Christmas handout for 150 children in Soweto.
Report by Megan
Beanies for Beings
Sunday 3rd December It was a tough day, mentally, emotionally and spiritually. Gary and myself arrived with the Knit-A-Square team of ladies, Nani, Wandi, Mabel, Lindi and Vivian as well as the team of 20 from Meals on Wheels.
We were packed and ready for our distribution of food, toiletries, clothes, blankets, gifts, party packs, beanies and scarves for 150 children.
Upon arrival we couldn't even drive up to the tiny little tent attached to a shack in the heart of Soweto and had to carry all of these goods quite a way because of the road conditions.
It was hot, space was minimal under the little tent to set up, there were over 30 of us together to distribute, but despite that spirits were high, we were positive and excited.
The noise levels of the children waiting outside escalated due to excitement and anticipation and the Knit- A-Square ladies full of laughs, joy and song kept us going until it was time to hand out.
We opened in prayer and praise and allowed the children through to receive their hampers.
Some so tiny they could barely carry their gifts, alone, unsupervised, some with their mothers and others in groups of friends.
We handed out at the speed of light, our piles of gifts and buckets rapidly decreasing, the line of children carried on and on and on.
The little faces pressed against the fence and tent anxiously waiting their turn........ 150 gifts and hampers and food trays given out in 25 minutes flat.
The line didn't end. The little bodies still standing there empty handed. Our hearts sank, the festive feeling rapidly overtaken by sadness, guilt, disbelief.
There must have been easily another 150 children there that arrived and got nothing.
I can't explain how tough this past week has been, trying to reconcile the fact that so many went without.
The need is heartbreaking, soul destroying. I vow to never ever let that happen again.
The final handover that we did was 30 handbags and cooler bags filled with toiletries and gifts for the ladies and gentlemen who assisted was done with much excitement and gratitude from the recipients.
We left with heavy hearts and a new determination to make 2018 better for more children.
Scroll the comments on page 1 to read about another distribution with an upbeat ending.
Yes, Rebecca. I totally agree with you. Especially the third sentence resonates with my heart, too.
I think that might be one of my blue fuzzy Teddy Bears in the second from bottom photo creating a smile
I wondered if that was one of yours Susanne!
Susanne what is especially lovely is that the children look quite big ! It is wonderful to see that a teddy can bring so much joy even when you are growing up. We have to promise ourselves to keep up the supply of toys next year. Susanne, home made is extra special !.
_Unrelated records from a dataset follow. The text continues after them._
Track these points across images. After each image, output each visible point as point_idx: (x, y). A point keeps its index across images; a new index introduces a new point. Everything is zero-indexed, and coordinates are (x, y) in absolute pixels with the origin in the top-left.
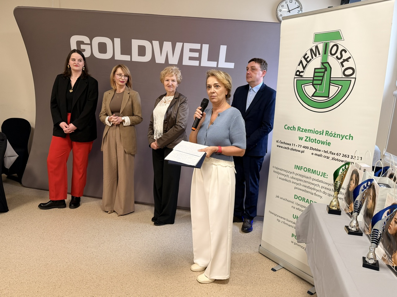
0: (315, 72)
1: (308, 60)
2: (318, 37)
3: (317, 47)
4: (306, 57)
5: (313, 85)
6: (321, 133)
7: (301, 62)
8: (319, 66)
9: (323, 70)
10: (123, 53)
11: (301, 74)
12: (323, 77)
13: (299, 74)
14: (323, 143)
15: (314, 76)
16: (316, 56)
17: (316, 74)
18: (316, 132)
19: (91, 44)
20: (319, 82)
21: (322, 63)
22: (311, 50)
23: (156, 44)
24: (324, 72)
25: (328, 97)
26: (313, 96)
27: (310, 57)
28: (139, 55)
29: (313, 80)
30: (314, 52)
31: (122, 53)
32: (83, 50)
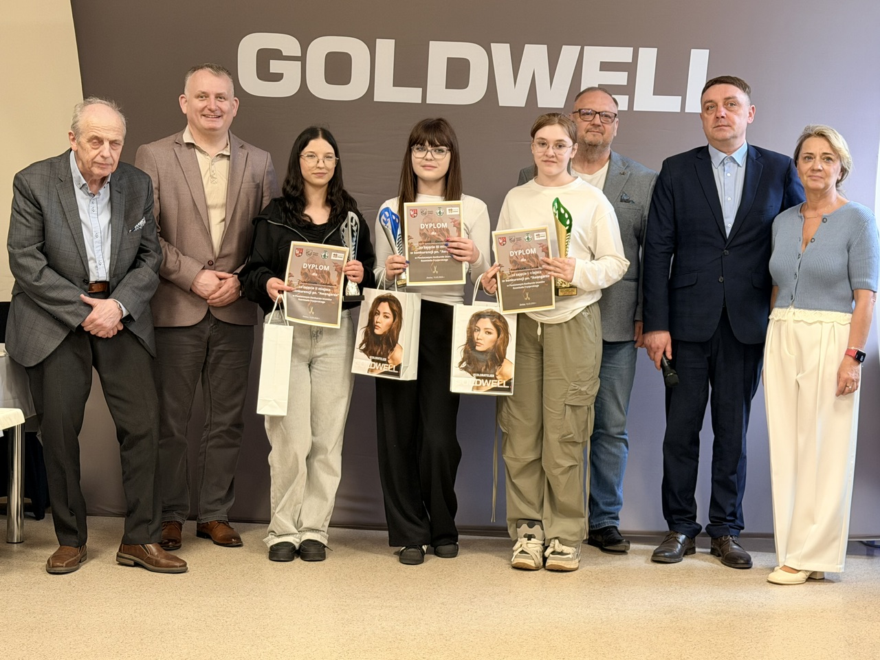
10: (400, 80)
19: (302, 59)
23: (502, 51)
28: (449, 85)
31: (398, 82)
32: (278, 77)
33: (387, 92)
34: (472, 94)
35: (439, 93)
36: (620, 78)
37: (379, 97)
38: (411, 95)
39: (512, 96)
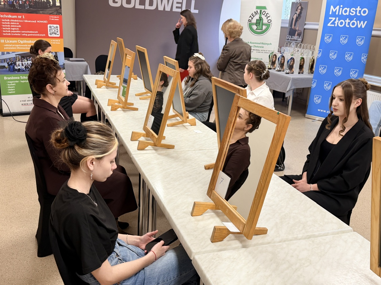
0: (257, 20)
1: (254, 16)
2: (258, 8)
3: (257, 11)
4: (253, 14)
5: (256, 25)
6: (260, 44)
7: (251, 16)
8: (258, 18)
9: (260, 20)
10: (140, 4)
11: (251, 21)
12: (260, 22)
13: (249, 21)
14: (261, 47)
15: (256, 22)
16: (257, 14)
17: (257, 21)
18: (258, 43)
20: (259, 24)
21: (260, 17)
22: (255, 12)
24: (260, 21)
25: (262, 30)
26: (256, 29)
27: (254, 15)
28: (149, 5)
29: (256, 23)
30: (256, 13)
32: (117, 2)
33: (138, 6)
34: (153, 7)
35: (148, 7)
36: (180, 5)
37: (136, 7)
38: (142, 7)
39: (161, 8)
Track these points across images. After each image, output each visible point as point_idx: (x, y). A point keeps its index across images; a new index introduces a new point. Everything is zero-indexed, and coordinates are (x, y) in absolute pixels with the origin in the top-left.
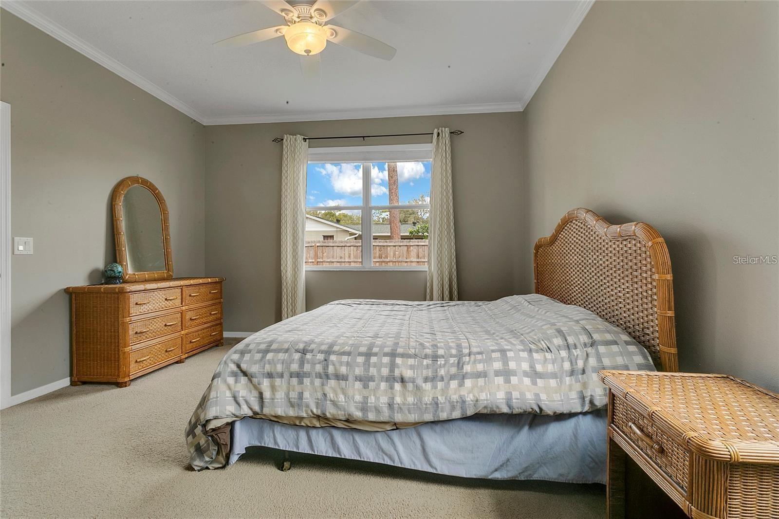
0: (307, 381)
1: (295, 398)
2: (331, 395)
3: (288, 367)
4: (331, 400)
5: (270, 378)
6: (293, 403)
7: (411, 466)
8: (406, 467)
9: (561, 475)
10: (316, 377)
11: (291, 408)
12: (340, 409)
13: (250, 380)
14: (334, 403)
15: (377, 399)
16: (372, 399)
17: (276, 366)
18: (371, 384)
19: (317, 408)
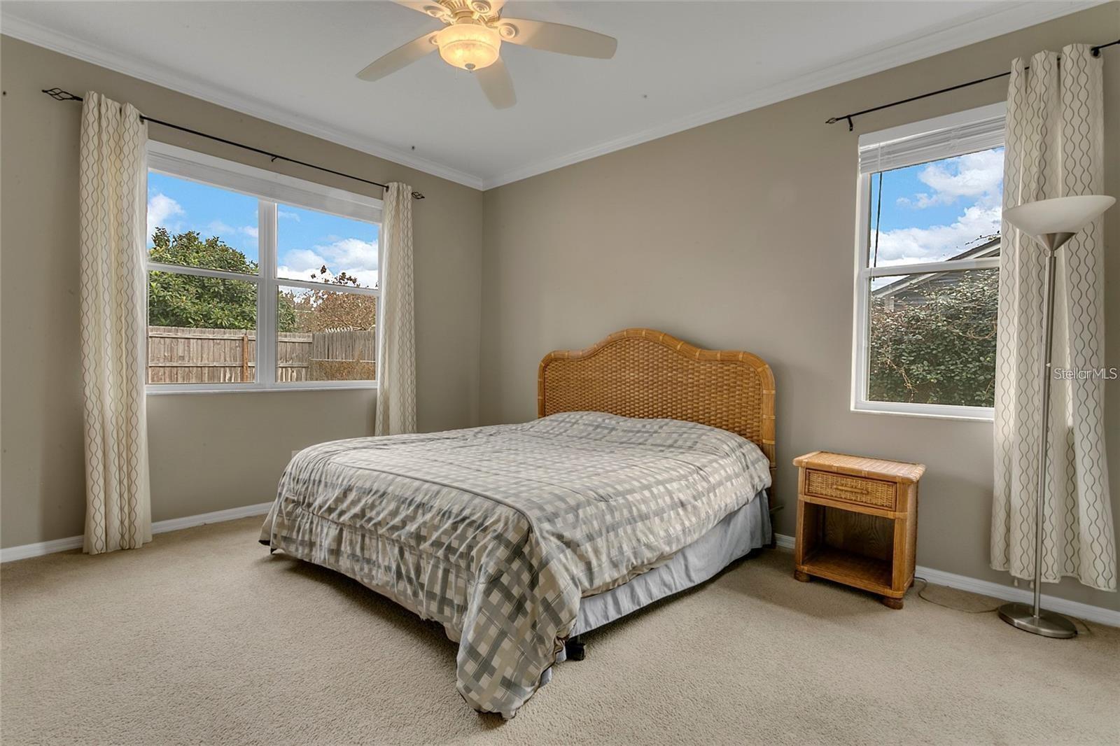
0: (621, 531)
1: (616, 556)
2: (643, 539)
3: (603, 521)
4: (645, 545)
5: (590, 540)
6: (615, 562)
7: (665, 592)
8: (659, 598)
9: (743, 551)
10: (627, 525)
11: (614, 569)
12: (655, 550)
13: (574, 551)
14: (648, 546)
15: (674, 528)
16: (672, 531)
17: (592, 524)
18: (665, 515)
19: (636, 558)
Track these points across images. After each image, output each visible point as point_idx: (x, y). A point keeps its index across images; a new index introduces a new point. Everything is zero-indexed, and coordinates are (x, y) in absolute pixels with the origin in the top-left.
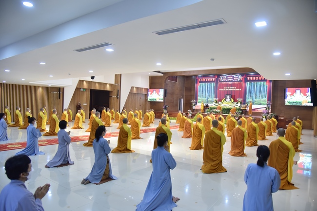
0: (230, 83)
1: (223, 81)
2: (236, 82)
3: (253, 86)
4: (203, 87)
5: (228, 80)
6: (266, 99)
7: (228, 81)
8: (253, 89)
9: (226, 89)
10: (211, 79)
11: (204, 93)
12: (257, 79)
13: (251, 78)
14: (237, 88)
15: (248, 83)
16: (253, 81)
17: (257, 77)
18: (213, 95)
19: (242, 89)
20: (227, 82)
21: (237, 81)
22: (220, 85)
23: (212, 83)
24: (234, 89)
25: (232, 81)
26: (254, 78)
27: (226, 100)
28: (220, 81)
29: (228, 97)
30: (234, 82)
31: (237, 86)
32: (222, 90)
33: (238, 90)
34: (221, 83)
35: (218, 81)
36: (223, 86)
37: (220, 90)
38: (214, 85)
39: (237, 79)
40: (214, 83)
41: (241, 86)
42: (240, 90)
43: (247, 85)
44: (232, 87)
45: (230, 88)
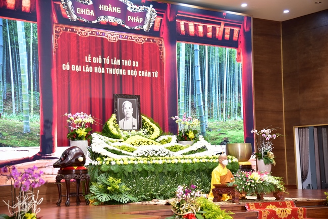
0: (113, 36)
1: (79, 23)
2: (136, 38)
3: (197, 63)
5: (102, 19)
6: (240, 120)
7: (99, 26)
8: (198, 77)
9: (94, 65)
12: (210, 34)
13: (191, 28)
14: (142, 68)
15: (183, 45)
16: (196, 39)
17: (210, 26)
18: (29, 96)
19: (161, 74)
20: (100, 31)
21: (141, 32)
22: (65, 38)
24: (129, 68)
25: (118, 28)
26: (201, 29)
27: (121, 123)
28: (63, 20)
29: (128, 106)
30: (128, 36)
31: (143, 58)
32: (76, 68)
33: (147, 74)
34: (66, 29)
35: (55, 17)
36: (80, 49)
37: (66, 67)
38: (33, 37)
39: (141, 22)
40: (32, 24)
41: (158, 60)
42: (156, 74)
43: (179, 54)
44: (123, 61)
45: (115, 63)
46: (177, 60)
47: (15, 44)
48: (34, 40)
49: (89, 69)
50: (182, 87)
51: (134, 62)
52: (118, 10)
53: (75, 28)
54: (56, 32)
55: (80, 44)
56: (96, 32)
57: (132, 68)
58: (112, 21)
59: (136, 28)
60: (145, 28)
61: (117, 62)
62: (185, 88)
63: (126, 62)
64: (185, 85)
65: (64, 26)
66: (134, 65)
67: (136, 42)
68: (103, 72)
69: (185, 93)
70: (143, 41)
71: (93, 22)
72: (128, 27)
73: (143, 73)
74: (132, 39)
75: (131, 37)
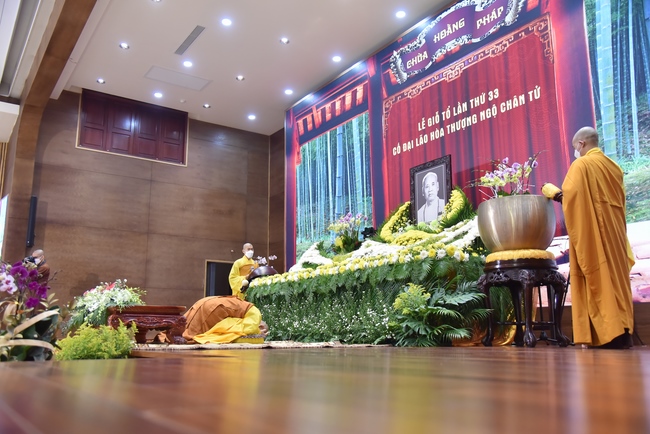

Wait 'til you see the next instalment of Teddies! I've worked my way through all the fuzzy yarn, the chenille yarn, the bobbly yarn... now I'm working on the Sparkly yarn in my stash ... so there will be Bling Teddies early in the new year. Merry Christmas
Susanne that's marvelous! I had already determined to focus on making toys for the kiddies before reading of these distributions but I'm glad that you are forging ahead and no doubt making awesome teddies for the children. High fives!
You're right, Linda! This is a much happier story. I'm thinking how nice it would be if one or two of these young ladies were to examine the blanket squares and decide they would like to learn to knit or crochet. Would the supplies and lessons be available to them, I wonder ... xo
Hi Gloria. I send parcels to JBAY for their recycling day op shop. They ask for knitting needles and yarn, as knitting is quite popular with the teenage girls in their programme. Last year I organised big collection of knitting needles through our local Church and sent to them. I suppose it varies from neighbourhood to neighbourhood. I remember when we were kids in primary school in the 1950's, those that could knit taught their friends who couldn't. (Showing my age haha)
How wonderful, Susanne! Where, exactly, did you send the needles? And how did you send them?
The RJSK have an abundance of donated needles and hooks that I may be able to persuade them to send. We have a borrowing system at the library for anyone needing a special size for a project, but there are always lots of extras. It would be lovely to think they could be put into the hands of a teen who could otherwise not get them ... xo
Glo, I send parcels to JBay for their recycling shop. via Giita Seyfert, Stitch Witches Knitting Charity, PO Box 1128, Jefferys Bay 6330, South Africa. My parcels seem to take at least 8-12 to arrive but I do get notification of their arrival.
I have seen children with items I have sent in photos posted on JBay FB, which is always a thrill. Xx
Forgot to say, when sending needles I tie them together and cover them in a couple of layers of thick bubble wrapping using lots of tape especially at the pointy end. I always note on the packing slip that needles are in the parcel.
Thanks so much Linda for sharing this distribution....the girl with the 2 hats.....hilarious! So good to see that they have a lot of fun!